① Combine the compiled software with hadoop Connected to a （ Such as Eclipse To link hadoop）, Run the program directly .
② take mapreduce The program is packaged into jar file .

原网站

版权声明
本文为[Half haochunshui]所创，转载请带上原文链接，感谢
https://yzsam.com/2022/182/202207010905166651.html

当前位置：网站首页>MapReduce programming basics

MapReduce programming basics

（ One ） Basic for word frequency statistics `MapReduce` Programming .

（ Two ） To configure `eclipse` Environmental Science , Run the program of word frequency statistics .

（ 3、 ... and ） To write MapReduce Program , The program to calculate the average score .

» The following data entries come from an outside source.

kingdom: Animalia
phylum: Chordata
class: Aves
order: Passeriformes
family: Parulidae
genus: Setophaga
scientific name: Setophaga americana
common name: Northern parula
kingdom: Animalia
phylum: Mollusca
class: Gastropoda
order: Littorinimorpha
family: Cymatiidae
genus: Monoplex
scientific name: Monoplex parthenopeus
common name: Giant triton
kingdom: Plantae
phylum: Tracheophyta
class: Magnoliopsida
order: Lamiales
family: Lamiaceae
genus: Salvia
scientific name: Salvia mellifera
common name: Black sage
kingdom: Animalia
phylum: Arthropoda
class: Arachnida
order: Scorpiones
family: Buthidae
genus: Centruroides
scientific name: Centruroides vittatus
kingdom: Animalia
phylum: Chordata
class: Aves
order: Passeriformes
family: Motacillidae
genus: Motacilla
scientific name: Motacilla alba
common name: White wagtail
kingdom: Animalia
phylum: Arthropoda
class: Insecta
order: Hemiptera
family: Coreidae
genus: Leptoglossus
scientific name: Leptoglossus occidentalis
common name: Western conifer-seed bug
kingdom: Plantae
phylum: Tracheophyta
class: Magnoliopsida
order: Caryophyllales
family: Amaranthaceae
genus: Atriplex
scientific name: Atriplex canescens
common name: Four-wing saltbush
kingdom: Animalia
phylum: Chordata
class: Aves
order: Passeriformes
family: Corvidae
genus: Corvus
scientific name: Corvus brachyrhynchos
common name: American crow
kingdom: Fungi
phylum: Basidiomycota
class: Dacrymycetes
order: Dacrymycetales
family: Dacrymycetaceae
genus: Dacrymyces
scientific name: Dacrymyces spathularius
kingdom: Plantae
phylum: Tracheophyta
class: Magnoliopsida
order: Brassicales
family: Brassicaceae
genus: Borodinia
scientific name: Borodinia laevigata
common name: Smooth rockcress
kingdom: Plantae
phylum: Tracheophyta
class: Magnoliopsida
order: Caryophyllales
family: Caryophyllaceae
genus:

（ Four ）`MapReduce` What is the working principle of ？

（ 5、 ... and ）`Hadoop` How it works `MapReduce` programmatic ？

边栏推荐

猜你喜欢

随机推荐

当前位置：网站首页>MapReduce programming basics

MapReduce programming basics

（ One ） Basic for word frequency statistics MapReduce Programming .

（ Two ） To configure eclipse Environmental Science , Run the program of word frequency statistics .

（ 3、 ... and ） To write MapReduce Program , The program to calculate the average score .

（ Four ）MapReduce What is the working principle of ？

（ 5、 ... and ）Hadoop How it works MapReduce programmatic ？

边栏推荐

猜你喜欢

随机推荐

（ One ） Basic for word frequency statistics `MapReduce` Programming .

（ Two ） To configure `eclipse` Environmental Science , Run the program of word frequency statistics .

（ Four ）`MapReduce` What is the working principle of ？

（ 5、 ... and ）`Hadoop` How it works `MapReduce` programmatic ？